→ **Text extract**:

(begin)

Distributional regression with drmTMB • drmTMB

drmTMB is being developed as a model-first package: the documentation should pair symbolic equations with the R syntax that fits them. The current implementation includes Gaussian location-scale models with fixed effects, ordinary location and scale random effects, group-level random-effect scale formulae such as sd(id) ~ x_group, fixed-effect non-Gaussian families, known-covariance Gaussian meta-analysis, bivariate Gaussian residual coupling with rho12 ~ predictors, first ordinary bivariate covariance blocks, phylogenetic Gaussian covariance slices, and coordinate-based spatial mu intercept and one-slope fields. The articles “What can I fit today?” and “Choosing response families” give the broader implemented map.

The current package is already useful for one central workflow: write one formula for each parameter you want to estimate, then check that the fitted model matches the symbolic model you had in mind.

Install the preview

drmTMB is not on CRAN yet. Install the tagged preview from GitHub with pak:

install.packages("pak")
pak::pak("itchyshin/drmTMB@v0.1.2")

For the newest development build from main, use:

pak::pak("itchyshin/drmTMB")

You need R 4.1.0 or newer and a working compiler toolchain because TMB models are compiled during installation. If installation fails while compiling C++, install the usual R build tools for your platform: Rtools on Windows, Xcode Command Line Tools on macOS, or the R development toolchain on Linux.

The core runtime dependencies are installed automatically by pak: cli, Matrix, TMB, and the compiled headers from RcppEigen and TMB. The articles and development checks also use optional packages such as glmmTMB, lme4, MASS, metafor, knitr, rmarkdown, testthat, withr, and pkgdown.

For example, an applied user might ask: do mean trait values and residual variability change with an environmental predictor, after accounting for repeated measures from the same site or species? In drmTMB, that question is written as one formula for the mean and one formula for the residual scale.

Fit your first model

Start with a Gaussian location-scale model when the response is continuous and the scientific question is about both the expected value and predictability. In the small example below, habitat and temperature affect mean growth, while habitat also changes residual variation:

set.seed(13)

(end)

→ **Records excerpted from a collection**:
(begin)

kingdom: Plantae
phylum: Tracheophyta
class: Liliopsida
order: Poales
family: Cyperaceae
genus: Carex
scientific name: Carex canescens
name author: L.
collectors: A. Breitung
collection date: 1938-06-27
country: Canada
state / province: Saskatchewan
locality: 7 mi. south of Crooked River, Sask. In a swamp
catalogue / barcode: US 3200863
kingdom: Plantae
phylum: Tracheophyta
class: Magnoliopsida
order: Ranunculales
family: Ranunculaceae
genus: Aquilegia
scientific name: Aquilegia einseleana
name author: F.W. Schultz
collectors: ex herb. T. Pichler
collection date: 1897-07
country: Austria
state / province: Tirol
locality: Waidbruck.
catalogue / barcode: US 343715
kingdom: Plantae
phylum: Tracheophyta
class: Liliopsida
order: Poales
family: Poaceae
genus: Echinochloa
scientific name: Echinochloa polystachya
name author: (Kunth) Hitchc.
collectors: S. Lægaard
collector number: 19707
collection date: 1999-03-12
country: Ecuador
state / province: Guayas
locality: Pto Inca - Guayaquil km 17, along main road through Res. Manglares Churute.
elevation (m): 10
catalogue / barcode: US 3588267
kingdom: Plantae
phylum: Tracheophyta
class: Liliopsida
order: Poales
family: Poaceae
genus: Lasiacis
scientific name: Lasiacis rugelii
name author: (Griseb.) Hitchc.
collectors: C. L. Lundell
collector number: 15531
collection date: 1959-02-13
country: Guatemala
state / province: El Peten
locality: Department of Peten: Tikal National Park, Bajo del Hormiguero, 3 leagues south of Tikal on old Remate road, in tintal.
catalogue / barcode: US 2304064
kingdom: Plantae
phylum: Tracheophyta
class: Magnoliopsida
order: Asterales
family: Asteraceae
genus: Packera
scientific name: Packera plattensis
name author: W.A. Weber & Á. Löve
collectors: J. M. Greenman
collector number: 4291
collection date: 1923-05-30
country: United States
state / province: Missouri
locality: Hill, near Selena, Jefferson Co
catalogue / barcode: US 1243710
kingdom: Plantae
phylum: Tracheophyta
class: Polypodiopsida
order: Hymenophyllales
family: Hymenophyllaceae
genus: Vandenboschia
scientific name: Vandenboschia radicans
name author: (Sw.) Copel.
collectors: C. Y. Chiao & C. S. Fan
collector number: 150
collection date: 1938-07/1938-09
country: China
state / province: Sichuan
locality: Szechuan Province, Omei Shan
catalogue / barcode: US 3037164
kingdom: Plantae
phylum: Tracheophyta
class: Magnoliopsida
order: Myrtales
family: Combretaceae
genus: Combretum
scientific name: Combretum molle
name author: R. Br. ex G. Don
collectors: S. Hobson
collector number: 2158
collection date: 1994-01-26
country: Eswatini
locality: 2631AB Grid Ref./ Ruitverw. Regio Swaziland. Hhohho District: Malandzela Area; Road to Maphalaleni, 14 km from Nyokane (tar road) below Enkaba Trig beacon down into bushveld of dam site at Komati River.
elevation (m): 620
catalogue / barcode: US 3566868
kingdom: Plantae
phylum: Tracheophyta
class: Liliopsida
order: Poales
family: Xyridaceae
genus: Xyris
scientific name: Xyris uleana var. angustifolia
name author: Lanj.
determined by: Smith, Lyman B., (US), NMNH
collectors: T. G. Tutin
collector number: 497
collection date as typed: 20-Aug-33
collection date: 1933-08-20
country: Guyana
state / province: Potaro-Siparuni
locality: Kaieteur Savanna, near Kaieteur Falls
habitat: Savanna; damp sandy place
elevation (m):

(end)

→ **Problems and tasks**:
1. In the drmTMB introduction, which version of R is the minimum needed to install the package?
2. Carry on the drmTMB introduction, starting right after its final line, "set.seed(13)".

→ **Answer list**:
1. R 4.1.0

2.
n <- 120
dat <- data.frame(
  habitat = factor(rep(c("forest", "grassland"), each = n / 2)),
  temperature = rnorm(n)
)
mu <- 1 + 0.6 * (dat$habitat == "grassland") + 0.4 * dat$temperature
sigma <- exp(-0.5 + 0.45 * (dat$habitat == "grassland"))
dat$growth <- rnorm(n, mean = mu, sd = sigma)

The fitted model uses one formula for mu and one formula for sigma:

fit <- drmTMB(
  drm_formula(growth ~ habitat + temperature, sigma ~ habitat),
  family = gaussian(),
  data = dat
)

check_drm(fit)
#> <drm_check: 10 checks>
#> ok: 10; notes: 0; warnings: 0; errors: 0
#>                      check status
#>      optimizer_convergence     ok
#>           optimizer_budget     ok
#>           finite_objective     ok
#>             fixed_gradient     ok
#>            sdreport_status     ok
#>  hessian_positive_definite     ok
#>     standard_errors_finite     ok
#>               dropped_rows     ok
#>             positive_scale     ok
#>   fixed_effect_design_size     ok
#>                                                                                   value
#>                                                                                       0
#>                                                 iterations=17; function=24; gradient=18
#>                                                                                   144.3
#>                                                  max=0.0005175; component=beta_sigma[1]
#>                                                                                      ok
#>                                                                                    TRUE
#>                                                                  range=[0.07859,0.1484]
#>                                                                     nobs=120; dropped=0
#>                                                                              min=0.7396
#>  total_mb=0.02184; max_cols=3; largest=mu; largest_class=matrix; largest_density=0.8333
#>                                                                              message
#>                                                        nlminb convergence code is 0.
#>  Optimizer evaluation counts recorded; no eval.max or iter.max control was supplied.
#>                                             Objective and log-likelihood are finite.
#>     Maximum absolute fixed gradient is <= 0.001; largest component is beta_sigma[1].
#>                                              TMB::sdreport() completed successfully.
#>                                        sdreport reports a positive-definite Hessian.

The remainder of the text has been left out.